Where a line below carries the word "left", include it in the count, then give the count alone.

+++ The records +++

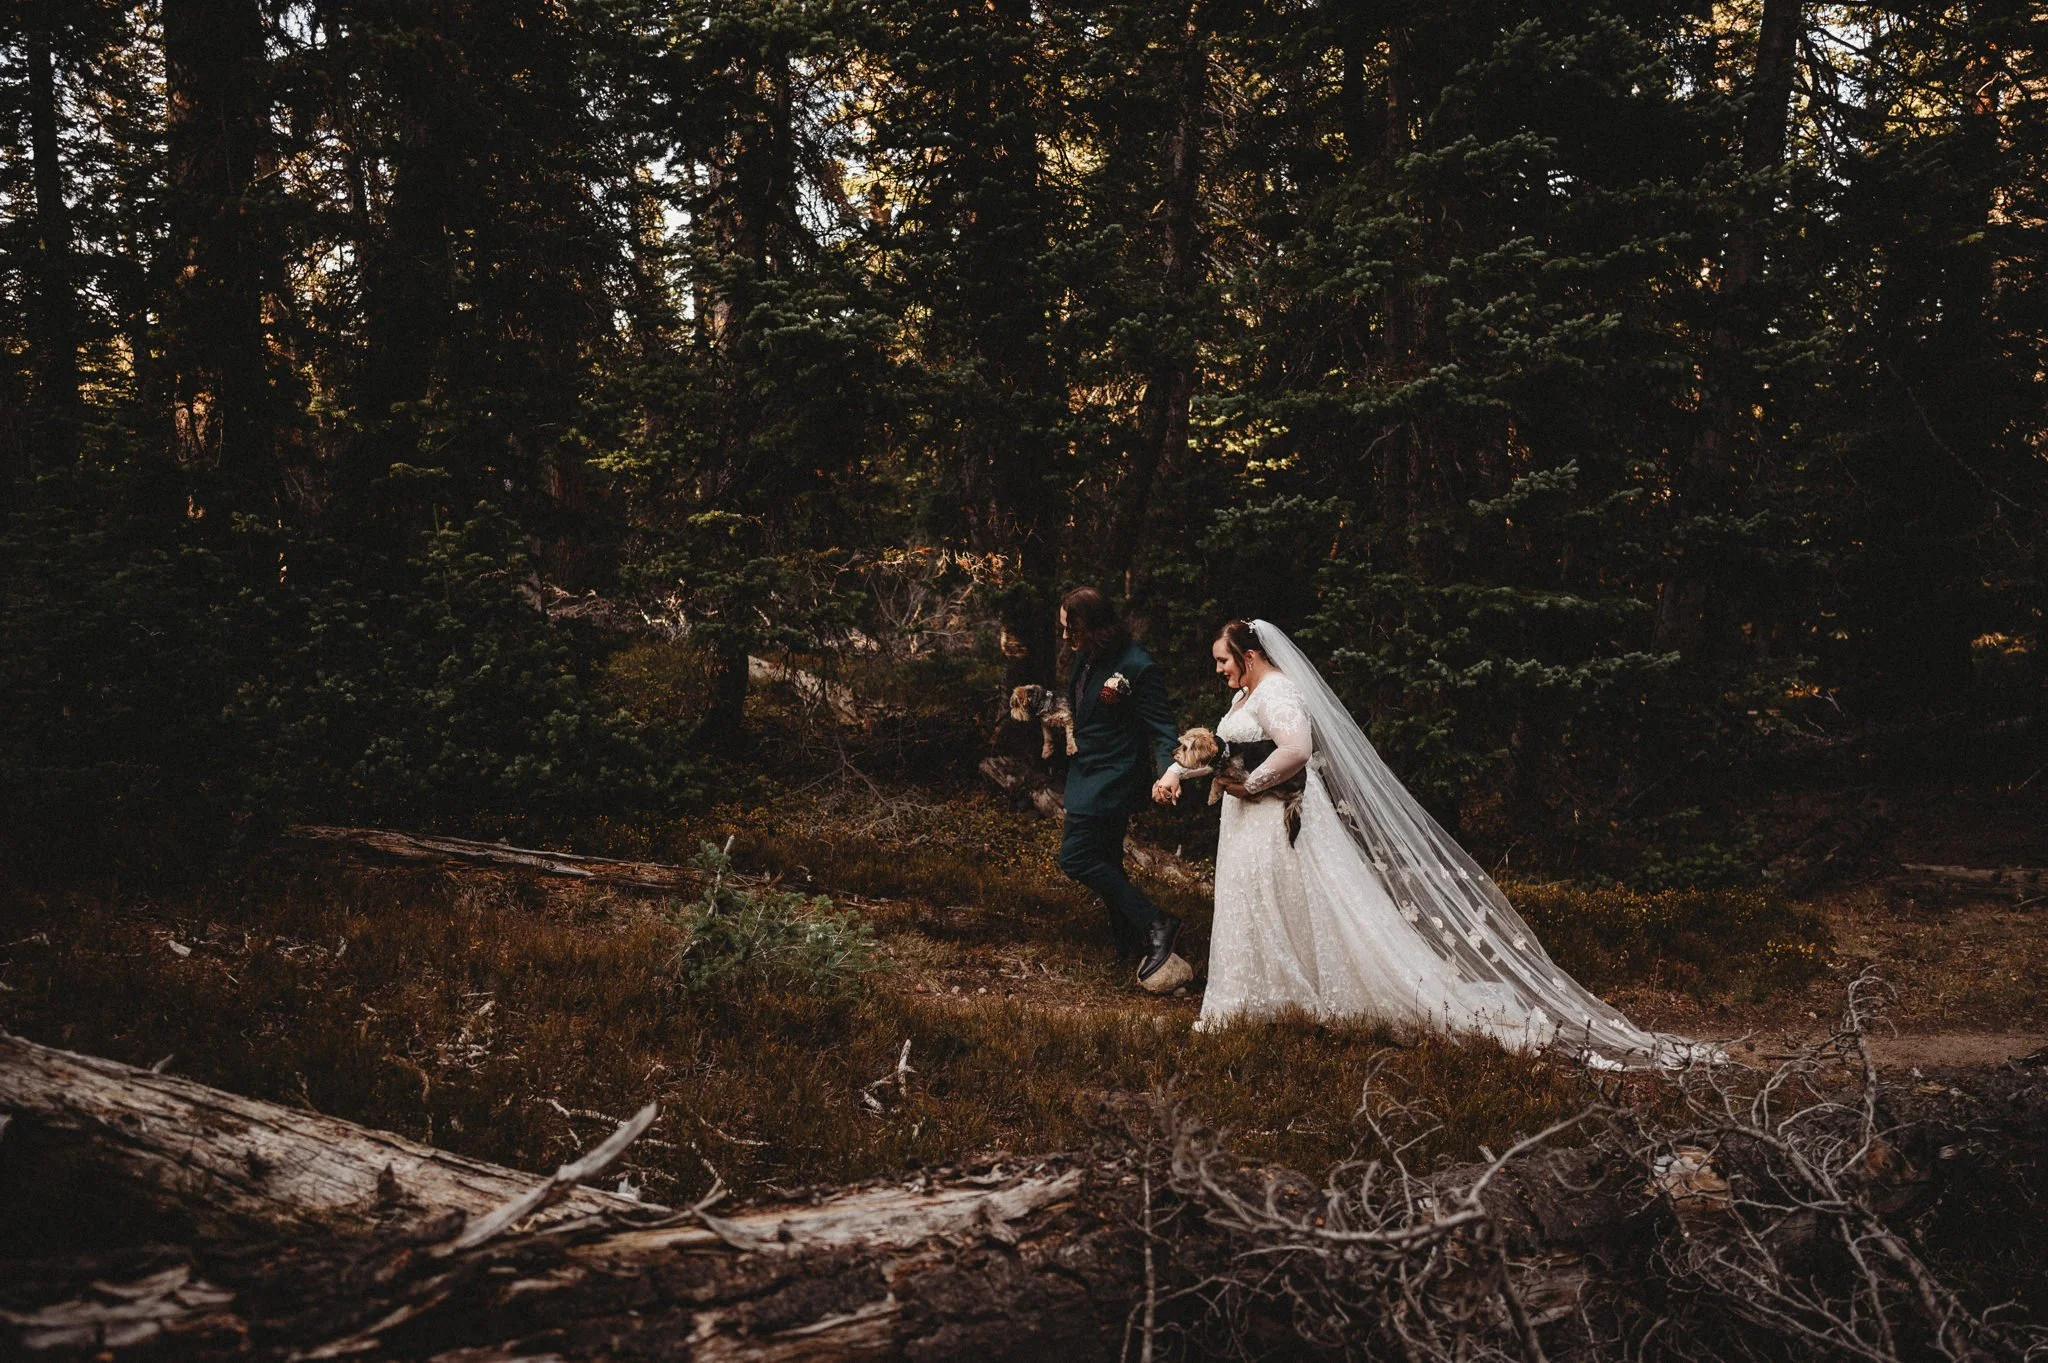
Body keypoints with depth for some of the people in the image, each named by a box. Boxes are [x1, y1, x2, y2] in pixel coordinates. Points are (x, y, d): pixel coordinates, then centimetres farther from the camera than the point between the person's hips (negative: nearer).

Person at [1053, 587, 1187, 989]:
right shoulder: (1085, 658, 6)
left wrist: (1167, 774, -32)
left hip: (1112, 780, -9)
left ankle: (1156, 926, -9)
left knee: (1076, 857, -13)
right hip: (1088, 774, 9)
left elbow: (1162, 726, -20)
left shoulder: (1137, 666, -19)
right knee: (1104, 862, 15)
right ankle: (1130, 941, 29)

+++

[Reply] 6